If you could please explain....
I am saying that it is a misconception to think the password policy has to be linked to the domain head. That's simply not true. It needs to be applied to the DCs, that's all, so we can use the default domain policy, the default domain controllers policy or any policy we like as long as it is linked to the OU where the DCs are in and is not overridden.
What you are saying is true up to windows 2000
In Windows 2000, password policies are read-only at the domain level. The policy must be applied to the domain controllers for the policy to be applied. If you initiate a password change for a domain password from anywhere in the domain, the change actually occurs on a domain controller.
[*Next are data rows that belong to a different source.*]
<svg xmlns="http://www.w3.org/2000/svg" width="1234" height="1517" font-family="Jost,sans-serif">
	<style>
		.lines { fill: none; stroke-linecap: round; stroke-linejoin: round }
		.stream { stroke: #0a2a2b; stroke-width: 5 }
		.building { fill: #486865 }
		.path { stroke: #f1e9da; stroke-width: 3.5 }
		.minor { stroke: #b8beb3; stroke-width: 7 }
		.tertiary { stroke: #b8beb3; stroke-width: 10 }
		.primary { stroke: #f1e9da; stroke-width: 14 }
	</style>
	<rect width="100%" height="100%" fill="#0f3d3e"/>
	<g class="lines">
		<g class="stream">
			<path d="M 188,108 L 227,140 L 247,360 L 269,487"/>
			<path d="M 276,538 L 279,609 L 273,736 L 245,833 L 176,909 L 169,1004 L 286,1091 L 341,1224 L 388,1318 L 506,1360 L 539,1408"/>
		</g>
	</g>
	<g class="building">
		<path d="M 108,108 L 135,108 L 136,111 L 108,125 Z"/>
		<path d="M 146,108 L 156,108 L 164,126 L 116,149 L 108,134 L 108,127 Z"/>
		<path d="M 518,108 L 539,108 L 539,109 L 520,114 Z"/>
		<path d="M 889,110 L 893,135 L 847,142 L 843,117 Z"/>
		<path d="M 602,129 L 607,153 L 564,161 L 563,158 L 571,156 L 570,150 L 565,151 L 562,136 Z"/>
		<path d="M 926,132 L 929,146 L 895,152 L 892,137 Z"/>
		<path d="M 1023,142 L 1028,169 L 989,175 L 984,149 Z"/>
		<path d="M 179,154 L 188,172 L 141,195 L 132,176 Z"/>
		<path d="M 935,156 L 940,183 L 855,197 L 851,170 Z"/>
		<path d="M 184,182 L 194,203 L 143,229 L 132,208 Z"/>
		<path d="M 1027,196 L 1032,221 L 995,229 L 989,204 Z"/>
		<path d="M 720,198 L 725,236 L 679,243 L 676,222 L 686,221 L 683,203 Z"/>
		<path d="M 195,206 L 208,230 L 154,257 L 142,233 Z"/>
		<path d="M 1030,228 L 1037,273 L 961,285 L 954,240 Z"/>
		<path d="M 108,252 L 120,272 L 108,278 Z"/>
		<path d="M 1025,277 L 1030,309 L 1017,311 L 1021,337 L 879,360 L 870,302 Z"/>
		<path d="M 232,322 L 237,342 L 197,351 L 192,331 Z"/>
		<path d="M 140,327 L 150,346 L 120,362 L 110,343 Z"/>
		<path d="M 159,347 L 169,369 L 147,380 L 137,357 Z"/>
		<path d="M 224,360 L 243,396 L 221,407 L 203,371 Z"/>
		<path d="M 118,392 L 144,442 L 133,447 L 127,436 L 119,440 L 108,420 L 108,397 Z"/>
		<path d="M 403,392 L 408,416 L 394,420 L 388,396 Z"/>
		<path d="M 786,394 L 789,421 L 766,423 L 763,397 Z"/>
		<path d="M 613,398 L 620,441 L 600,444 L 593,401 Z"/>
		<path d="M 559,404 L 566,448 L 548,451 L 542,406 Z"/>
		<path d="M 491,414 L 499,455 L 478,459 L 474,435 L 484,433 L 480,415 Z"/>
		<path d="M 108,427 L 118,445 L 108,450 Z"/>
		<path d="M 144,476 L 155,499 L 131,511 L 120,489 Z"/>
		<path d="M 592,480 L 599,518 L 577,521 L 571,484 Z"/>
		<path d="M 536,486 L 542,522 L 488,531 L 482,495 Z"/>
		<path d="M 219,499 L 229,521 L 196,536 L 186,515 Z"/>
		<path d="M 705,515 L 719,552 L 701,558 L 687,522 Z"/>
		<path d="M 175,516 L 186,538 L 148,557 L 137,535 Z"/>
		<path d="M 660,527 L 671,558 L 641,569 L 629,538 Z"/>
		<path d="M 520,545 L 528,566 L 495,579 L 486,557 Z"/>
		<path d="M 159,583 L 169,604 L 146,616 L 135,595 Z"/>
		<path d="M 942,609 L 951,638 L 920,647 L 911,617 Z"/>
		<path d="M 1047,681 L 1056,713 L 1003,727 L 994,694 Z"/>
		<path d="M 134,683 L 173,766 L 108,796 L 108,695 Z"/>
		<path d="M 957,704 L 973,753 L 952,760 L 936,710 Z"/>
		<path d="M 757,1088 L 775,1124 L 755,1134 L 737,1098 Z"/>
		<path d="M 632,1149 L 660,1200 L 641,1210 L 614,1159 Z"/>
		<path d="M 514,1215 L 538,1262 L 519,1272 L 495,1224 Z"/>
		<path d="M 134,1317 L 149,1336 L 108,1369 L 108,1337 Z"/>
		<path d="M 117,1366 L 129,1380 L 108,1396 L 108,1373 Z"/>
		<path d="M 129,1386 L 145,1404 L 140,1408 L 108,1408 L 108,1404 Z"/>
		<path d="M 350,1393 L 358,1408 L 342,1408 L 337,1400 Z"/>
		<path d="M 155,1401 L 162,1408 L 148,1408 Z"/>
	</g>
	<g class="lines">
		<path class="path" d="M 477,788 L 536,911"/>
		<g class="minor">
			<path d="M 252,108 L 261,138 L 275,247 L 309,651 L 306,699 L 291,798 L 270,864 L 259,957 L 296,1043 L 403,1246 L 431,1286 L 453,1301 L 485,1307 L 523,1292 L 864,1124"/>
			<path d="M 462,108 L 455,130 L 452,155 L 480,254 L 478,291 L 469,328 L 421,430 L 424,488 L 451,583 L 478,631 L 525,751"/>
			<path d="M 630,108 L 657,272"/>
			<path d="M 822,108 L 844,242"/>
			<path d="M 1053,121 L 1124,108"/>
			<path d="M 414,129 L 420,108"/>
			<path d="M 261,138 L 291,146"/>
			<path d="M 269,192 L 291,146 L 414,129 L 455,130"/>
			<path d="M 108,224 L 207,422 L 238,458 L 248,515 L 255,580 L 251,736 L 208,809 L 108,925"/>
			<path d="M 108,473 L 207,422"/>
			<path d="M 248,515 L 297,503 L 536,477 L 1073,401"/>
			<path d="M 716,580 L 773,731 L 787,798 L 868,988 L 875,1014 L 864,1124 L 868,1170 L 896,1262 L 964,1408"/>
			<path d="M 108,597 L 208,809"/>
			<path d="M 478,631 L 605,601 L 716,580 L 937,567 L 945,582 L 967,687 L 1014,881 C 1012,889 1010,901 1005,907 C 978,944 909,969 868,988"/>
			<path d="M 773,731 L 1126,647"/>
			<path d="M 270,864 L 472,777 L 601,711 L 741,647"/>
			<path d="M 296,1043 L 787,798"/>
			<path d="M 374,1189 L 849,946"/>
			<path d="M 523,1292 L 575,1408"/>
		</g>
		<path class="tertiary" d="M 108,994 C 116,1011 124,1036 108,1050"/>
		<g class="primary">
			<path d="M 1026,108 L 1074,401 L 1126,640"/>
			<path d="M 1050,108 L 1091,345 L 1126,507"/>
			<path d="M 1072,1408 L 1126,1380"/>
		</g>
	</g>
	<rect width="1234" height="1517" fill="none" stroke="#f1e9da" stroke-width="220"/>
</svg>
With windows 2003 and above this behaviour is changed
The policy settings under Account Policies are implemented at the domain level. A Windows Server 2003 domain must have a single password policy, account lockout policy, and Kerberos version 5 authentication protocol policy for the domain. Configuring these policy settings at any other level in Active Directory will only affect local accounts on member servers. If there are groups that require separate password policies, they should be segmented into another domain or forest, based on any additional requirements.

For domain accounts, there can be only one account policy per domain. The account policy must be defined in the Default Domain Policy or in a new policy that is linked to the root of the domain and given precedence over the Default Domain Policy, which is enforced by the domain controllers that make up the domain. A domain controller always pulls the account policy from a Group Policy object (GPO)linked to the domain, which by default is the Default Domain Policy GPO. This behavior occurs even if there is a different account policy applied to the organizational unit (OU) that contains the domain controller.


You are right, Mahesh, I remembered incorrectly. Sorry for creating confusion!
What might have been the source for my fault is that there is also the local policy at the DC (the one configurable via secpol.msc) which is in effect if you decide not to configure anything at the domain level in order not to influence local accounts at the clients, but only domain accounts.